Tobias Brox <tobias@nordicbet.com> writes:
> (gdb) bt
> #0 0xb7c599f8 in select () from /lib/tls/libc.so.6
> #1 0x08253c53 in pg_usleep ()
> #2 0x0812ee93 in vacuum_delay_point ()
> #3 0x0812f2a5 in lazy_vacuum_rel ()
> #4 0x0812ef7b in lazy_vacuum_rel ()
> #5 0x0812b4b6 in vac_update_relstats ()
That doesn't look particularly blocked, and if you are seeing
reads/writes too, then it's doing something.
> It seems stuck, has had the same transid for a long while, and the
> number of undeletable dead rows in our tables are increasing.
Perhaps you have overly aggressive vacuum cost delay settings?
regards, tom lane
[Tom Lane - Tue at 02:04:55PM -0400] > > It seems stuck, has had the same transid for a long while, and the > > number of undeletable dead rows in our tables are increasing. > > Perhaps you have overly aggressive vacuum cost delay settings? Perhaps, though I wouldn't expect it to sleep in the middle of a transaction - and also, it really did seem to me that it's doing work rather than only sleeping. The transaction id for the vacuum process is the same now as when I wrote the previous email, and the number of dead unremovable rows have increased steadily. The settings in effect are: autovacuum_vacuum_cost_delay = 500 autovacuum_vacuum_cost_limit = 200
Tobias Brox <tobias@nordicbet.com> writes:
>> Perhaps you have overly aggressive vacuum cost delay settings?

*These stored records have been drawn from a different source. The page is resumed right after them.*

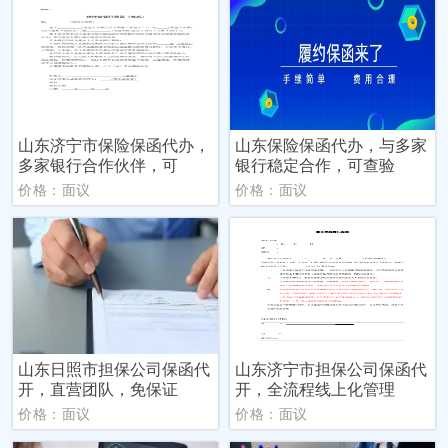
山东济宁市保险保函代办，
山东保险保函代办，与多家
多家银行合作伙伴，可
银行稳定合作，可查验
价格：面议
价格：面议
山东日照市担保公司保函代
山东济宁市担保公司保函代
开，直营团队，免保证
开，全流程线上化管理
价格：面议
价格：面议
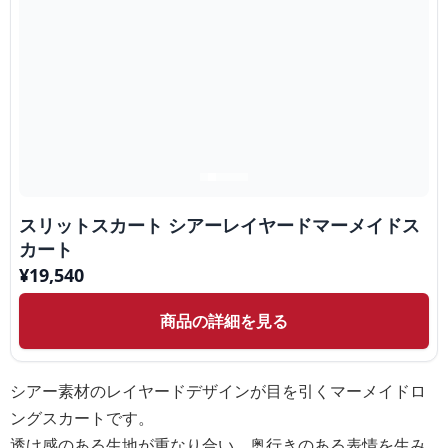
スリットスカート シアーレイヤードマーメイドス
カート
¥
19,540
商品の詳細を見る
シアー素材のレイヤードデザインが目を引くマーメイドロ
ングスカートです。
透け感のある生地が重なり合い、奥行きのある表情を生み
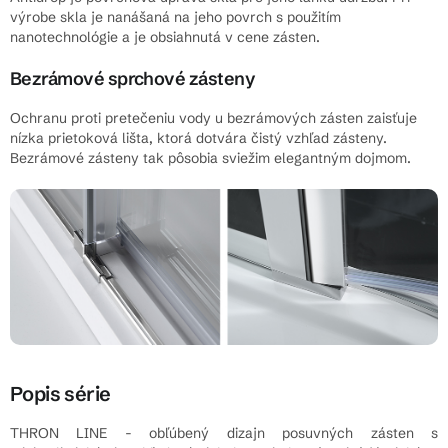
výrobe skla je nanášaná na jeho povrch s použitím
nanotechnológie a je obsiahnutá v cene zásten.
Bezrámové sprchové zásteny
Ochranu proti pretečeniu vody u bezrámových zásten zaisťuje
nízka prietoková lišta, ktorá dotvára čistý vzhľad zásteny.
Bezrámové zásteny tak pôsobia sviežim elegantným dojmom.
Popis série
THRON LINE - obľúbený dizajn posuvných zásten s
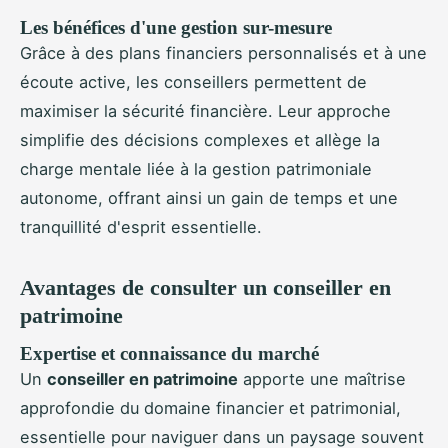
Les bénéfices d'une gestion sur-mesure
Grâce à des plans financiers personnalisés et à une
écoute active, les conseillers permettent de
maximiser la sécurité financière. Leur approche
simplifie des décisions complexes et allège la
charge mentale liée à la gestion patrimoniale
autonome, offrant ainsi un gain de temps et une
tranquillité d'esprit essentielle.
Avantages de consulter un conseiller en
patrimoine
Expertise et connaissance du marché
Un
conseiller en patrimoine
apporte une maîtrise
approfondie du domaine financier et patrimonial,
essentielle pour naviguer dans un paysage souvent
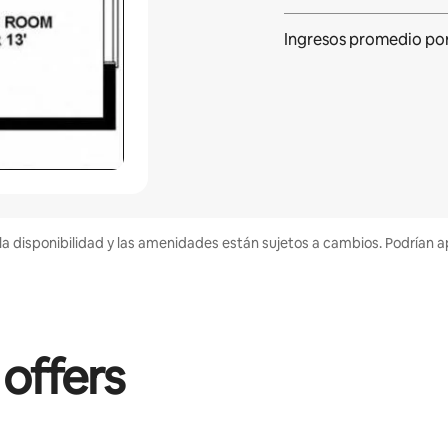
Ingresos promedio po
la disponibilidad y las amenidades están sujetos a cambios. Podrían a
 offers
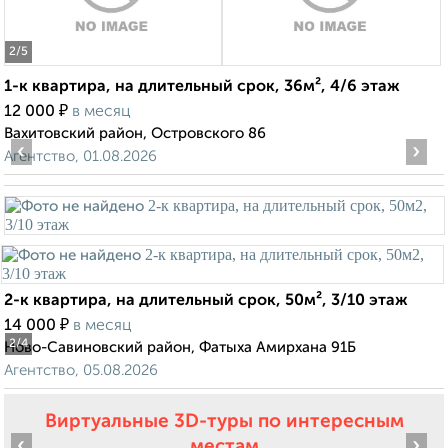
2
/5
1-к квартира, на длительный срок, 36м², 4/6 этаж
₽
12 000
в месяц
Вахитовский район, Островского 86
‹
›
Агентство, 01.08.2026
2-к квартира, на длительный срок, 50м², 3/10 этаж
₽
14 000
в месяц
2
/4
Ново-Савиновский район, Фатыха Амирхана 91Б
Агентство, 05.08.2026
Виртуальные 3D-туры по интересным
‹
›
местам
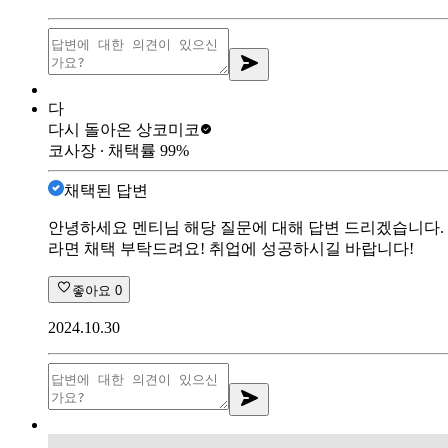
다
다시 돌아온 상
코미코
코사장
∙ 채택률
99
%
채택된 답변
안녕하세요 멘티님 해당 질문에 대해 답변 드리겠습니다. 
라면 채택 부탁드려요! 취업에 성공하시길 바랍니다!
좋아요
0
2024.10.30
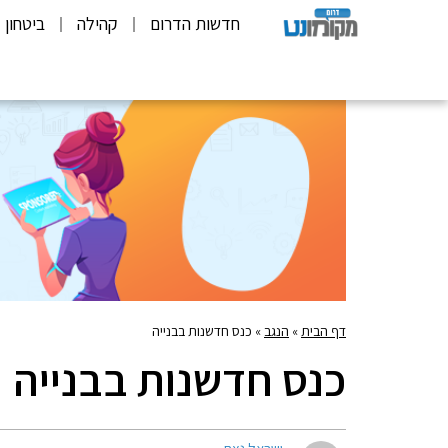
חדשות הדרום
קהילה
ביטחון
דף הבית
»
הנגב
»
כנס חדשנות בבנייה
כנס חדשנות בבנייה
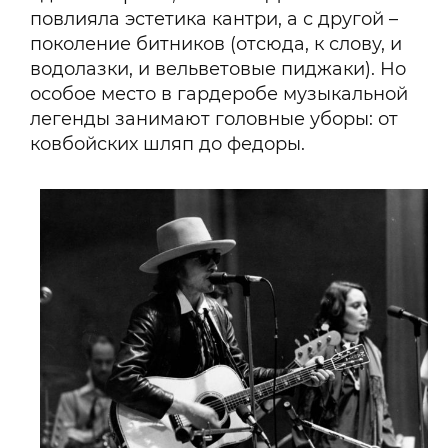
повлияла эстетика кантри, а с другой –
поколение битников (отсюда, к слову, и
водолазки, и вельветовые пиджаки). Но
особое место в гардеробе музыкальной
легенды занимают головные уборы: от
ковбойских шляп до федоры.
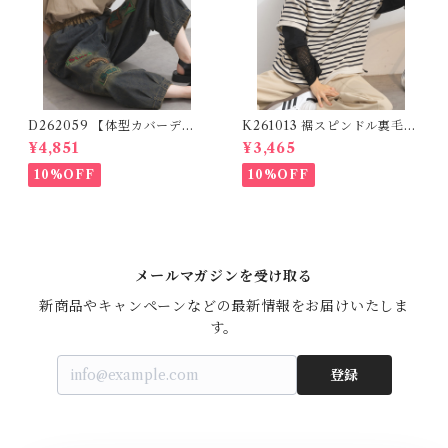
D262059 【体型カバーデニ
K261013 裾スピンドル裏毛カ
ムシリーズ】 パッチワークロ
ットベスト / Drawstring He
¥4,851
¥3,465
ゴデニムパンツ / Patchwork
m Sweat Cut Vest
Logo Denim Pants
10%OFF
10%OFF
メールマガジンを受け取る
新商品やキャンペーンなどの最新情報をお届けいたしま
す。
登録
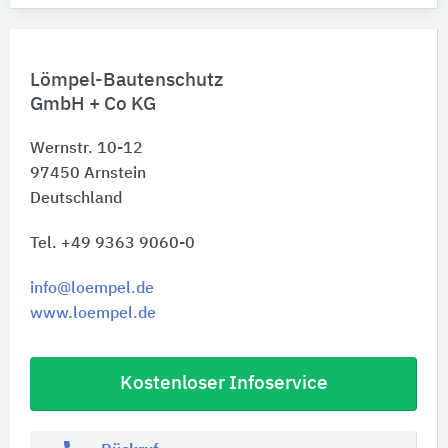
Lömpel-Bautenschutz
GmbH + Co KG
Wernstr. 10-12
97450
Arnstein
Deutschland
Tel. +49 9363 9060-0
info@loempel.de
www.loempel.de
Kostenloser Infoservice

> autovacuum_vacuum_cost_delay = 500
> autovacuum_vacuum_cost_limit = 200
Well, that's going to cause it to sleep half a second after every dozen
or so page I/Os. I think you'd be well advised to reduce the delay.
regards, tom lane
[Tom Lane - Tue at 02:26:53PM -0400] > > autovacuum_vacuum_cost_delay = 500 > > autovacuum_vacuum_cost_limit = 200 > > Well, that's going to cause it to sleep half a second after every dozen > or so page I/Os. I think you'd be well advised to reduce the delay. Modified it to 20/250, and it definitively helped. Sorry for the list verbosity; I should have been able to resolve this myself already some 2-3 emails ago :-) I wanted a "soft" introduction of autovac in production, and assumed that it was better to begin with too much sleep than too little! Well, well.